Exercise description →
Output every line of text in the records below as a JSON list of strings, one string per line, skipping blank lines. Leave the pictures out of the answer.

[Dataset entries]
————————

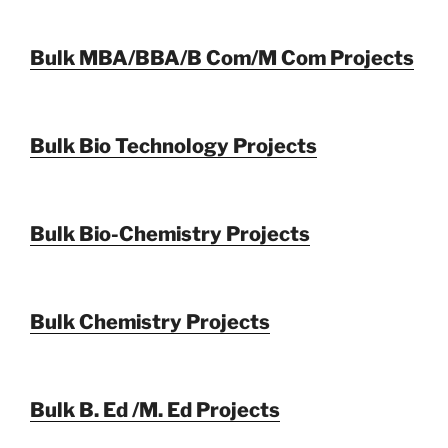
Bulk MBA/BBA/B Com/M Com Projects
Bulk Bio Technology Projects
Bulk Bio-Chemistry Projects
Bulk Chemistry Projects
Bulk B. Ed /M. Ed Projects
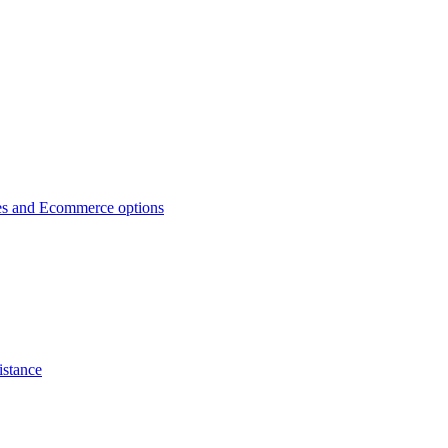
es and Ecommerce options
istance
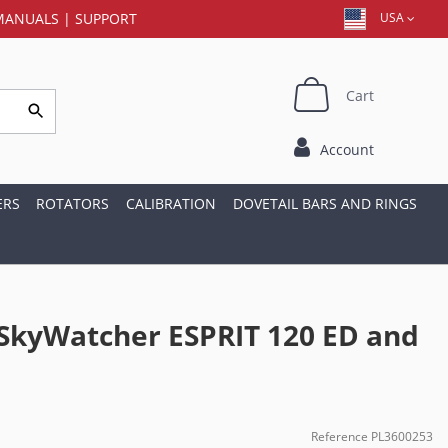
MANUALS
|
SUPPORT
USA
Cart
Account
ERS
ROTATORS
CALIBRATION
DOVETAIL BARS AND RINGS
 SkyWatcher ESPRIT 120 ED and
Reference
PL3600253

————————

Result for this exercise →
[
  "Bulk MBA/BBA/B Com/M Com Projects",
  "Bulk Bio Technology Projects",
  "Bulk Bio-Chemistry Projects",
  "Bulk Chemistry Projects",
  "Bulk B. Ed /M. Ed Projects",
  "es and Ecommerce options",
  "istance",
  "MANUALS",
  "|",
  "SUPPORT",
  "USA",
  "Cart",
  "Account",
  "ERS",
  "ROTATORS",
  "CALIBRATION",
  "DOVETAIL BARS AND RINGS",
  " SkyWatcher ESPRIT 120 ED and",
  "Reference",
  "PL3600253"
]